The status of rent as an expense of the administration has been a hot topic over the past two years due to the competing interests of landlords and other creditors. One the one hand, there is an issue of (legally) when rent falls due. On the other, there is an apparent injustice in allowing companies in administration to have a period of “free” occupation and usage of premises merely by timing the entry into administration after a quarter date to ensure that the rent roll forms part of the pre-administration liabilities.
The High Court authorities to date (in Goldacre and Re Lumina Lava Ignite) have focussed upon the question of the date on which, legally, rent falls due as the main issue, with the result that the status of rent as an expense depends entirely on when the appointment takes place.
This appeal arose from the administration of the Game group, which was put into administration on 26 March 2012, the day after the first quarter day of the year. The administrators refused to pay any of the first quarter’s rent, arguing that it was a pre-administration debt and so did not form part of the administration expenses. Having won the issue in the High Court, the landlords appealed to the Court of Appeal.
The issues in front of the court were whether (i) on the one hand, liability for rent was determined by the date on which it legally became due or (ii) whether the so-called “salvage” principle should be applied, allowing rent to be treated as if falling due over a period of usage during the administration, rather than falling due up-front in its entirety. It was agreed between the parties that the Apportionment Act 1870 could not apportion rent payable in advance (unlike rent payable in arrears) and so could not be taken in to account.
What did the court decide?
The Court of Appeal decided that the “salvage principle” was an equitable principle. This meant that such part of the advance rent which was attributable to a period of usage in administration, and for the benefit of the administration, should be treated as if it were a debt incurred by the administrator and hence an expense.
What does this mean for practitioners?
Although this decision remains subject to appeal to the Supreme Court, for the time being it appears that rent will be paid for as an administration expense, regardless of when it falls due, on a daily basis for the period during which the administrator uses a premises for the benefit of the administration. This mirrors the position generally accepted to be the case prior to the Goldacre decision and avoids the stark outcomes posed by Goldacre and Luminar Lava Ignite. The question of when administrators start to incur liability for rent and the actual period during which premises are occupied for the benefit of the administration remains open, and will ultimately be a matter of fact in each individual case.
In terms of what this means for existing cases, obviously IPs should set aside funds to ensure that rent attributable to a period of occupation/use by the administrators are treated as an expense. Many prudent practitioners have already been doing so. Whether this decision will result in disgruntled landlords seeking to re-open administrations which have already been settled remains to be seen. Much depends on whether - relying on then current case law - administrators can be said to be misfeasant in failing to take rent into account as part of their expenses.

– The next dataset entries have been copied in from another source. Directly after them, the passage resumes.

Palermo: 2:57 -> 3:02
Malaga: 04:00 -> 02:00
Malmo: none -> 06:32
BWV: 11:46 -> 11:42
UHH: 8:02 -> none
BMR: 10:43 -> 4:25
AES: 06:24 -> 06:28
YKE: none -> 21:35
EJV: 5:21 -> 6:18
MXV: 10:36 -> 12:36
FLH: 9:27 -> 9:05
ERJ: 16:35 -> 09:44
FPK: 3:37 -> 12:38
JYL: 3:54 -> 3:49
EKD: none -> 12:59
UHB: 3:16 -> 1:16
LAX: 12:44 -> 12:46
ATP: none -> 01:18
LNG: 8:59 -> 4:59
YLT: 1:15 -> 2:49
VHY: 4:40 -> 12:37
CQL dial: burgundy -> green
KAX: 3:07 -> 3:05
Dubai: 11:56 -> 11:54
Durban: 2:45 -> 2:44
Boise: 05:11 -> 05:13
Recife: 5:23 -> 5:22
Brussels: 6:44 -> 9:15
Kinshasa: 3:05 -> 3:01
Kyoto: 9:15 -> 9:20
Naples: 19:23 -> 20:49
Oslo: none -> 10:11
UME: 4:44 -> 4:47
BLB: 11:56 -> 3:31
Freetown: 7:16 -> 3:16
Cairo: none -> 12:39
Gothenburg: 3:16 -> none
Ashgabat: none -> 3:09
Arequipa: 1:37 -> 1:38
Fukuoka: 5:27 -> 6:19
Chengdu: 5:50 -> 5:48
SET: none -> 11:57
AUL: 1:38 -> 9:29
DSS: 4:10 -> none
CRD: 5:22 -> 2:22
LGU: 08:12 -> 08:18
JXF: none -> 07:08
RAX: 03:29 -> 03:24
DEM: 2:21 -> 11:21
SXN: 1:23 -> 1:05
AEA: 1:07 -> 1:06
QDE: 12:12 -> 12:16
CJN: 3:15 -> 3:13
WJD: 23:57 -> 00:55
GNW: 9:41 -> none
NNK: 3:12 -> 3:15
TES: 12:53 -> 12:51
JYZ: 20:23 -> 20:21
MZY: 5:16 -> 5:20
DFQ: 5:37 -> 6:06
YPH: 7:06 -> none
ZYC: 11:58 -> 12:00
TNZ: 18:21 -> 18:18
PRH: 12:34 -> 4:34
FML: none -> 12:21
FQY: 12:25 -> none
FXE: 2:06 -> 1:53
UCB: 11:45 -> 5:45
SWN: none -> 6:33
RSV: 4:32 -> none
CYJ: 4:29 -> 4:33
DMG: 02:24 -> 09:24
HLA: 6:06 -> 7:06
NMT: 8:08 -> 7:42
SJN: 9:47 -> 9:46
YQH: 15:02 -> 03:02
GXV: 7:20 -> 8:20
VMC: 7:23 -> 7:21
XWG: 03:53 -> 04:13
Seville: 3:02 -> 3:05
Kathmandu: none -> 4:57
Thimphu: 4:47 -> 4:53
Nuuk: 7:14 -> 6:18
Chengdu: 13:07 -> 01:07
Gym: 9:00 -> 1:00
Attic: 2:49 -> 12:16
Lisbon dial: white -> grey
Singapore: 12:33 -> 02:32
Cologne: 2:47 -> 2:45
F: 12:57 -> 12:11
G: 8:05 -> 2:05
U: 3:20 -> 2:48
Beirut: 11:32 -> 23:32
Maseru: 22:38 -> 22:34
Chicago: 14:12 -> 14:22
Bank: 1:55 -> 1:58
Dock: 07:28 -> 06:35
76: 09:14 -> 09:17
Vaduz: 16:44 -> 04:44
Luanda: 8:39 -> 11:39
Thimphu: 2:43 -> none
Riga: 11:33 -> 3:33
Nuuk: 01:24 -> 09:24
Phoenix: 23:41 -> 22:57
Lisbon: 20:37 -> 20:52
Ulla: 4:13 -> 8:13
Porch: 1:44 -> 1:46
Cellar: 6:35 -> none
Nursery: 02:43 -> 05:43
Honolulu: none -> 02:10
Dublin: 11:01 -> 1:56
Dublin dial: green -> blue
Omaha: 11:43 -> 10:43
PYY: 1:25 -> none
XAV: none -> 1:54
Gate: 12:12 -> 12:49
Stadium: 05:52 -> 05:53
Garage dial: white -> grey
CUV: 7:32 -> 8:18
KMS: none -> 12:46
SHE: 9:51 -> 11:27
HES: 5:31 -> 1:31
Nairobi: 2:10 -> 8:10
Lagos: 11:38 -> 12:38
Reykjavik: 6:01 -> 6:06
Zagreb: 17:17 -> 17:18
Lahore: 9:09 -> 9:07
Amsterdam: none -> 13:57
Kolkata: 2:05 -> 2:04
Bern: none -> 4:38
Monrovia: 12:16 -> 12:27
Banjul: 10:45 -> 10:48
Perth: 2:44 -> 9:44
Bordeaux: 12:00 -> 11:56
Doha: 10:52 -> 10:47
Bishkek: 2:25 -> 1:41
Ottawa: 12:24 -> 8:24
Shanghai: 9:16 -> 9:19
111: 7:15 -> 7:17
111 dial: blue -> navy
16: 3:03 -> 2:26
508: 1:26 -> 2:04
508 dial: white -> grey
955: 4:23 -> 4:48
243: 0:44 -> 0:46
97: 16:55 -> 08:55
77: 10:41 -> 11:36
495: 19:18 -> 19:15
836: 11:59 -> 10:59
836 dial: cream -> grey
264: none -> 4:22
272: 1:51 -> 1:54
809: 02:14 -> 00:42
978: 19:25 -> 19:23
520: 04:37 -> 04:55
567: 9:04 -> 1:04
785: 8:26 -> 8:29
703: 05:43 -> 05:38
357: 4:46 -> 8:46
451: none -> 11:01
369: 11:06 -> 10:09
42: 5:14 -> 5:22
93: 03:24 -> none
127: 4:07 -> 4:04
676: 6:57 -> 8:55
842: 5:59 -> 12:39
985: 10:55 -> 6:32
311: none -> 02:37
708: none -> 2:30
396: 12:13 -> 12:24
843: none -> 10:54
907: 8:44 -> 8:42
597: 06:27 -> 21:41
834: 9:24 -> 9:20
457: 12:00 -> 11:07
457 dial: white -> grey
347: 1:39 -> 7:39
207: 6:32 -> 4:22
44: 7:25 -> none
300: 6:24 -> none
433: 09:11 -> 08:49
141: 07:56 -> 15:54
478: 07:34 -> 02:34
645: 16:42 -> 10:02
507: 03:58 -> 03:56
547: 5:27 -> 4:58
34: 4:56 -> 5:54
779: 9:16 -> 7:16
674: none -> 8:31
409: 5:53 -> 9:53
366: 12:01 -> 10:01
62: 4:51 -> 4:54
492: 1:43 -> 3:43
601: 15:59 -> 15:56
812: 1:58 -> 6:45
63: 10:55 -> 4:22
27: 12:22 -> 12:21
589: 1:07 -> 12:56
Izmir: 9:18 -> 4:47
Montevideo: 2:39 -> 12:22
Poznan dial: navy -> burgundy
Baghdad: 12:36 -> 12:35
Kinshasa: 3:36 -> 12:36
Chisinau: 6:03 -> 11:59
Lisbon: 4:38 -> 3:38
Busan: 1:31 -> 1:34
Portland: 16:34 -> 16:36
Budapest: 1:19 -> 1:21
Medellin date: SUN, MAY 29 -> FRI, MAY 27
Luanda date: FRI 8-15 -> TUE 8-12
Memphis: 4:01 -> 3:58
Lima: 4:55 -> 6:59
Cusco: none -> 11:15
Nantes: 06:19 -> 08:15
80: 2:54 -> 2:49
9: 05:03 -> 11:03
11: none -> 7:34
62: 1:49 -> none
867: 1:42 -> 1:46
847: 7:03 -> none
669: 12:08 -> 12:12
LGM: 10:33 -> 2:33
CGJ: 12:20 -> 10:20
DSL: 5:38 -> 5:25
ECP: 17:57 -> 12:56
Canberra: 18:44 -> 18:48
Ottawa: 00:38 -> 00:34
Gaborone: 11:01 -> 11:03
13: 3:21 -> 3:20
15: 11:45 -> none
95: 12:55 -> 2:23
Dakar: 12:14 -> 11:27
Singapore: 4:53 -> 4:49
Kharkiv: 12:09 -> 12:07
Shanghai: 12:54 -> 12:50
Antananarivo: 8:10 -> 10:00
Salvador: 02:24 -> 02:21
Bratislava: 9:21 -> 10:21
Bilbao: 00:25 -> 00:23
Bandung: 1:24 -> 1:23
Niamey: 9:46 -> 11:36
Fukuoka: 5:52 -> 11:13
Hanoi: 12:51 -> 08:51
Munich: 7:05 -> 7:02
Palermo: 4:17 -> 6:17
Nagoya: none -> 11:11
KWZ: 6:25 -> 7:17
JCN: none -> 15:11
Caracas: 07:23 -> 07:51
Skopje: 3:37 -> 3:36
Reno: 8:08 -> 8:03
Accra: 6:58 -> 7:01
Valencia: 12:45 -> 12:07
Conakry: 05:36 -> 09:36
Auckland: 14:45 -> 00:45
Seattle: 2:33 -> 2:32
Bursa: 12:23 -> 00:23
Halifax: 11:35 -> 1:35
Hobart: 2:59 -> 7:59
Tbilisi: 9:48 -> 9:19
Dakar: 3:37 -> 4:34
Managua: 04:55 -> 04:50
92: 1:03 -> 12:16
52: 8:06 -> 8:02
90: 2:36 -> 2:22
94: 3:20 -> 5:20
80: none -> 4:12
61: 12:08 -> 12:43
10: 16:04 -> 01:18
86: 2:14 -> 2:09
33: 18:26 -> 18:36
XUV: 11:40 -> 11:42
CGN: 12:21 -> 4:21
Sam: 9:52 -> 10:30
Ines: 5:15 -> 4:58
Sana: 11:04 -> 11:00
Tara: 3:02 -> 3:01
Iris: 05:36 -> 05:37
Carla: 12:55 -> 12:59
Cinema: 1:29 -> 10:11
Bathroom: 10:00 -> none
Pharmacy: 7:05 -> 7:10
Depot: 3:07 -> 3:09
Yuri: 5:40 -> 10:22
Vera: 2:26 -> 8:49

Equally important is the issue of whether landlords will be willing to fund such litigation in cases where administrators have already obtained their release. Much as with Re Spectrum Plus, it may be that the speculation results in little of the way of further action.
Finally, this decision remains subject to permission to appeal to the Supreme Court. Unless and until the willingness to appeal is made clear, it may be prudent to hold off settling these types of claim either way.